It’s becoming a hoary old question, but Philip Clark’s recent piece for Gramophone, reprinting a talk he gave at the Swansea International Festival, adds some new grist to the mill. I particularly like the following paragraphs:
Yes, music is at its best and most creative when it refuses point blank to exist in the stylistic world it already knows. But, no, that is absolutely not the same thing as this nebulous world of major label crossover music currently being dished up as ‘classical’ music. When recently I read the blogger Norman Lebrecht say in connection with the Bristol Proms that labeling music as ‘classical music’ is missing the point – ‘It’s not classical. Music is music. The moment you start putting categories to things, you diminish them’ – a little part of me died. Because exactly the opposite is true.
An example: if a composer wants to work with jazz, what can that mean? You could, of course, concoct a score that deals superficially with the surface cliché of jazz – those melodic hooks, stock chord sequences and wah-wah trumpet sounds that evoke classic Herman Leonard photographs of smoky jazz clubs populated by drug ridden, down on their luck musicians.
But categorising jazz begins to make sense of it creatively. Is this piece you want to write riffing off ideas from early ‘Classic jazz’, from the jazz of Jelly Roll Morton or Louis Armstrong? Or is interested in bebop?

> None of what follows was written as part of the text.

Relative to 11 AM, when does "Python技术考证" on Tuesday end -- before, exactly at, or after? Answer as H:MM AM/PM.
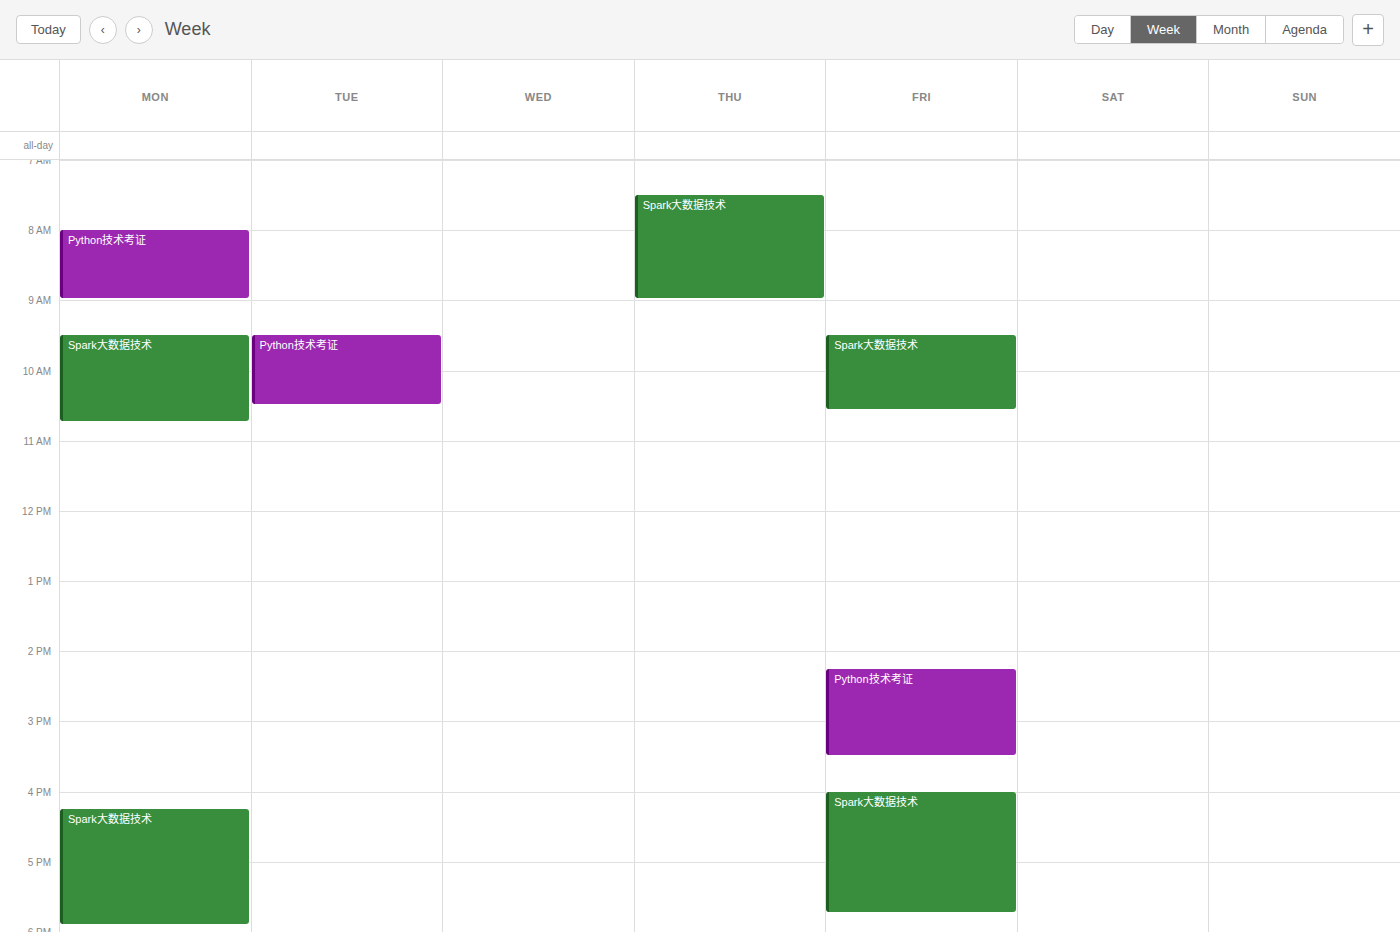
10:30 AM -- before 11 AM, 30 minutes above the 11 AM line.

The journey between Louis Armstrong and Charlie Parker is long and complex; but even if your piece is commenting on bebop, do you mean the purist bop of Charlie Parker and Dizzy Gillespie, or the bop of Thelonious Monk, with its references to stride piano that crash at the very brink of Modernity – or with the so-called ‘Hard bop’ of Lee Morgan and Art Blakey? To compose with this material you must know the difference. And perhaps your composed response might want to subliminally imply that the harmonic and rhythm techniques of bebop were mirrored in the music surrounding it – the rhythmic smack in face typical of Stravinsky’s music or the harmonic smoke-and-mirrors of Messiaen. Only when engaging with music rigorously can you start to look beyond categories; only then do you realise that Monk was rooted in bop but actually had little to do with it; only then can you understand how far Tippett’s vision of the symphony moved outside any idea of what an ‘English symphony’ could be.